I vividly remember one occasion in 2007, when Morgan really elevated himself from "moron" to "actively trying to be a shitpiece."
It was during a Sunday night game that Morgan went on a long-winded, utterly insane diatribe about the outfield basket in Wrigley Field, the one intended to keep drunk fans from falling out of the bleachers and onto the field. Anyway, Morgan starts babbling that when he was playing (because, as we all know, the players of his era were far better than anyone playing today), "everybody" in baseball referred to that basket as Banks Boulevard, because Ernie Banks hit "so many of his homers into that basket."
Okay, fair enough, but see if you can discern the problem from these facts:
- Ernie Banks was on the Cubs' roster from 1953 - 1971. He hit 512 home runs during that time.
- Of those 512, Morgan insisted that a lot of them landed in the basket at Wrigley Field.

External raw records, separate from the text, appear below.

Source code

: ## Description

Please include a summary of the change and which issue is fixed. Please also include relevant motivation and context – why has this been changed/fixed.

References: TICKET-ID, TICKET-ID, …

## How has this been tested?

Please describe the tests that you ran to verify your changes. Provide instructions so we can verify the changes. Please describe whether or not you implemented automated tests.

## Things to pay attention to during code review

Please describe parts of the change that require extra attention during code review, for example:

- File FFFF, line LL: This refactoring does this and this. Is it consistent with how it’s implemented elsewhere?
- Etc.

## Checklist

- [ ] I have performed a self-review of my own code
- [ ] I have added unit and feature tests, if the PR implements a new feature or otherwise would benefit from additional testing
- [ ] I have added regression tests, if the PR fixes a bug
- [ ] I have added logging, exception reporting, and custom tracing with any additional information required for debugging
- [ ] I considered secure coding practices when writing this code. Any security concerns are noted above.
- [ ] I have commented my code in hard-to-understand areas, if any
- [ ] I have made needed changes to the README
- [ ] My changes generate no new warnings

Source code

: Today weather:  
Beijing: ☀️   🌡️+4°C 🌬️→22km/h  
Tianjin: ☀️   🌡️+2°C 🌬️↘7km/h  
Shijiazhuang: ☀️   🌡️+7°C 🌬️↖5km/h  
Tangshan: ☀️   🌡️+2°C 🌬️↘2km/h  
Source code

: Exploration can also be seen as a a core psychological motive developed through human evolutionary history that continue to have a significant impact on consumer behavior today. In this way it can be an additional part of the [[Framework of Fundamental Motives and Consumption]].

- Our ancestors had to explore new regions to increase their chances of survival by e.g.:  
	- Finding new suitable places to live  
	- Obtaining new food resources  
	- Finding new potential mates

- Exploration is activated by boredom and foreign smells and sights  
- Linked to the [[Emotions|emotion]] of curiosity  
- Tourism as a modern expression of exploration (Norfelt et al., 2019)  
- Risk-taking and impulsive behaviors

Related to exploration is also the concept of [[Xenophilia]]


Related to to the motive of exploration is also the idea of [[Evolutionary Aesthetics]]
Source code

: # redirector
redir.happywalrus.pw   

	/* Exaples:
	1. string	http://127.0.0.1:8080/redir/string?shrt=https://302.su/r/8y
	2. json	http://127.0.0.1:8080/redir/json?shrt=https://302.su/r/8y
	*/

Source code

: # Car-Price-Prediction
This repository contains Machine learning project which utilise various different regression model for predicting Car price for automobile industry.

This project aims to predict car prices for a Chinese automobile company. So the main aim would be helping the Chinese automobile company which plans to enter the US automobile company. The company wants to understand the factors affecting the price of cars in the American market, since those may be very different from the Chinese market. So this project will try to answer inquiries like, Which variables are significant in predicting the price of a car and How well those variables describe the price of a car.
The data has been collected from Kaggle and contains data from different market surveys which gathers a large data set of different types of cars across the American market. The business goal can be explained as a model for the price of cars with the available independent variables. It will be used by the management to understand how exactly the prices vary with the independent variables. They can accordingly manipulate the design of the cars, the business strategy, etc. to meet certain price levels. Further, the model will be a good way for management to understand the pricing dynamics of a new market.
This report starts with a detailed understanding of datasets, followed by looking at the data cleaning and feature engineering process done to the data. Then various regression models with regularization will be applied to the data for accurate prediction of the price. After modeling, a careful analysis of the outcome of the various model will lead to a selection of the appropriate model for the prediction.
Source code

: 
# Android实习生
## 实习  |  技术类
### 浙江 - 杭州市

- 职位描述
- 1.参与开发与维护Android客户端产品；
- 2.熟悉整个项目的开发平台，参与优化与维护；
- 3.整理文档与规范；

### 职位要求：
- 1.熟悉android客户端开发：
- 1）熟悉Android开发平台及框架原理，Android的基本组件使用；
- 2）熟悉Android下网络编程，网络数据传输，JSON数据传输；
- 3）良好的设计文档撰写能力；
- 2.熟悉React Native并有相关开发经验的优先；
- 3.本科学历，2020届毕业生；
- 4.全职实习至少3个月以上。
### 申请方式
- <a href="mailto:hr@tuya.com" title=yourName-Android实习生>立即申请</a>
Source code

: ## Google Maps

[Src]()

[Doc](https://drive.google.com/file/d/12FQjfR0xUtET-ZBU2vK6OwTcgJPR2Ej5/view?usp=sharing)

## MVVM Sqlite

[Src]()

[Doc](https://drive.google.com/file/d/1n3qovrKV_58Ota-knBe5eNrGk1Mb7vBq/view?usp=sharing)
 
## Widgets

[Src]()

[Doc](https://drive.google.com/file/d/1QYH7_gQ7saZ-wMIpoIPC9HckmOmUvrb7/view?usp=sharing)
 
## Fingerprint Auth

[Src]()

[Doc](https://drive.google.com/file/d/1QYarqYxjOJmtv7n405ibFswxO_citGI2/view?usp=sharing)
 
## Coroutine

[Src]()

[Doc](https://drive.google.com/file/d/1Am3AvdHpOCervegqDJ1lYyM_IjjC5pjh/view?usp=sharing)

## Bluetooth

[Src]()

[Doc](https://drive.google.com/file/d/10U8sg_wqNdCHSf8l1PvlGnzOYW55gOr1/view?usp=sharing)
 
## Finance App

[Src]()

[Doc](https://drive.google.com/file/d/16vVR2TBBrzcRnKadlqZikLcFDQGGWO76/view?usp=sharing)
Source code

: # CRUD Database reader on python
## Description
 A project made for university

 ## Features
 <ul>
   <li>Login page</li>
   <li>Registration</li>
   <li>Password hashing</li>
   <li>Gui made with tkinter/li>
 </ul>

- Therefore, without the basket, Banks wouldn't have had anywhere near 512 home runs.
However:
- In 1970 and 1971, Ernie only played in 111 games for the Cubs. This is important because:
- The basket wasn’t installed at Wrigley Field until May 1970.
- Banks hit only eight home runs at Wrigley Field in those two seasons, and one of them was in April of 1970, well before the basket went in.
Therefore:
- Of Ernie Banks' 512 career home runs, the most that could have landed in the basket is a grand total of seven. (And Banks' 500th home run, one of the eight hit in Wrigley Field during those final two seasons, didn't land anywhere near the basket, which gives us
six.)
- Some quick math tells us that six of 512 indicates that, at the very most, just over one percent of Banks' career home runs could have possibly ended up in the basket.
So,
obviously you can see why Morgan insisted on calling it Banks Boulevard, because the facts certainly bear it out. It's not because of his perpetual "hurr Reds hurr" babbling. (Another great bash on Ernie Banks: He once said that Banks won two MVP awards on last-place teams, which is false, as Banks won his MVPs on fifth-place teams in 1958 and 1959; the first MVP on a last-place team was Andre Dawson.)
Basically, Morgan represented everything that's wrong with sports broadcasting today. He has no problem whatsoever letting a fact get in the way of an opinion (as evidenced by his ongoing campaign to get Dave Concepción in the Hall of Fame, an idea so patently absurd that it's hilarious), and he isn't even
aware of most facts because he doesn't do any research, instead barfing out whatever nonsense comes to mind while he's in the booth (
this will always make me laugh). His biases have always been plainly apparent, and he makes no effort to hide them on the air, which makes him completely unprofessional when it comes to being a national analyst, as an analyst's job is to be intelligent, up-to-date on current events and trends, with the authority to correct people when they make incorrect statements and to do so using opinions and especially facts based on evidence in the record. In his years on the air, Morgan failed completely and utterly at that assignment.
So, yeah. Fuck Joe Morgan, and I hope I never hear him on the airwaves again.